For a celibate chick, I am REALLY preoccupied with getting boned.
So here’s the strange thing. A couple of nights ago, I had a dream, and I was getting my buck naked swerve on. My SWERVE. BUCK NEKKIT! I was pulling out the 2010 tricks, fam! Then, all of a sudden, Artemis pops up, and says, “You know, she’s probably going to need a glass of water.” Since that wasn’t enough, the other party to my buck nakedness is one of my homeboys. A homeboy where I KNOW we ain’t rocking like that. A while back, I had an issue of trying to pollinate my own flower, shall we say, to no avail. It just wasn’t happening. And that was bad. This dream, was SO SO much worse. In the dream, every time I would get close to the magic moment, she would pass by, rub my foot and say, “You’re okay, right?” Then, I would look down at the end of the bed (don’t ask) and say, “This REALLY shouldn’t be happening.” What fuckery is this?! So now, I can’t even bust a subconscious nut? Nice.
I had three dreams that I can remember this week, and each was overtly and explicitly sexual. Does it make me want to abandon this notion of celibacy? FUCK and NO! Do I miss sex? Certainly. But it’s been long enough that I’m not really “thinking” about not having sex. I’m just not having sex. I’m also faced with the dilemma of having virtually no desire to have sex with any man I know. I mean, really, there’s not one person, near or far, that has me thinking, “Hmmm, I wonder what HE’S doing?” It’s no slight to all the dudes I’ve loved before. I’m just at a stage where I realize there’s a reason that your past is your past, and the reasoning may not be for you to understand at that time, dig?
Part of my issue is, uh, where the oppressed looking brothers at? Where are the brothers that know how to change their own oil? Can a sister get a deviated septum up in this bitch? I really don’t like guys with pretty faces. I get fidgety when a guy tells me that he spent an hour waiting for Pop-A-Lock? Can my B&E brothers get at me!? I’m not talking about thugs. I’m just talking about men who know how to do manly things. I’m not exactly saying that not knowing how to do these things will make you ineligible. I’m just saying that if I see a decent looking brother pushing his own car out of traffic into a nearby parking lot, then getting under the hood, tinkering, and driving off, I’ll probably throw my drawz at him. That’s all.
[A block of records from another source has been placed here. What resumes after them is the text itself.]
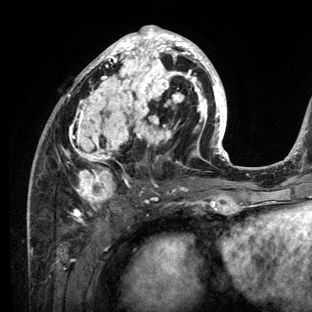
Breast MRI (dynamic contrast-enhanced), one axial slice; position 61 of 136 along the scan axis; cropped to one breast; dynamic contrast-enhanced series, time point 2 of 6 at this slice position (early post-contrast); 3 T; TE 2.8 ms, TR 7.3 ms; 1.2 mm slice thickness; 312 × 312 image matrix, field of view 219 × 219 mm. Female patient.
Annotated regions visible in this slice (semi-automatic segmentation, software-assisted and operator-edited):
- enhancing-tissue mask used for the functional tumour volume (all voxels passing the contrast-enhancement thresholds inside the analysis volume; usually the tumour): bounding box [x1, y1, x2, y2] px = [28, 25, 234, 212]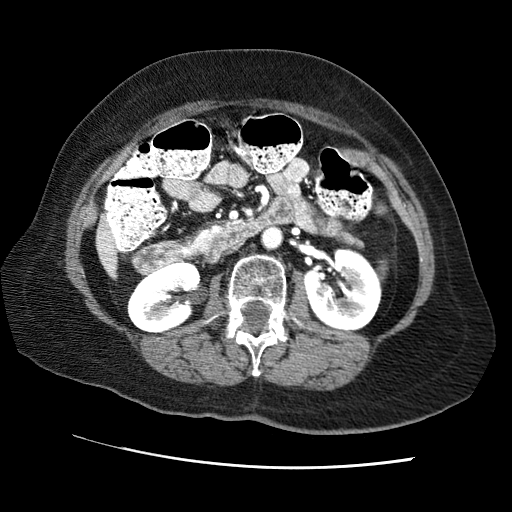
Contrast-enhanced abdominal CT (liver protocol), one axial slice; position 13 of 65 along the scan axis; reconstruction kernel STANDARD; 120 kVp; soft-tissue window (W 400 / L 40 HU); 2.5 mm slice thickness; 512 × 512 image matrix, field of view 340 × 340 mm. From the clinical record (not read from this slice): diagnosis: hepatocellular carcinoma (patient treated with transarterial chemoembolisation; whether this scan precedes or follows treatment is not stated here); TNM stage (as recorded): Stage-II; Child-Pugh class: A; tumour differentiation: no biopsy; tumour nodularity: multinodular.
Outlined on this slice (semi-automatic segmentation, software-assisted and operator-edited):
- liver parenchyma outside the tumour (the mass and vessels are separate outlines, so this box may not span the whole liver): bounding box <96,220,116,277> (left, top, right, bottom; pixels)
- portal vein: <102,234,111,260>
I’m pretty sure I’m not a thirsty broad, and with all the male friends I have out there, I know that ONE of you so-and-sos better tell me if I AM running around like a thirsty bitch. But, as my esteemed brother in blog has said,nobody WANTS to be by themselves. It’s usually something born of experience or necessity. It’s real talk. I mean, I can type with my eyes closed. However, that doesn’t mean that shit is what’s hot in the streets.
Truth of the matter is, it be what it be. I’m not fucking, but my subconscious definitely is. So that, and yoga, is gonna be the way things are for a while.
* I know that you want to believe that thoughts of this nature make me some sort of aberrant freak, but women think this way. Mousy chick next to you at the cafe. Yeah. Her too. Oh yeah, and your mom.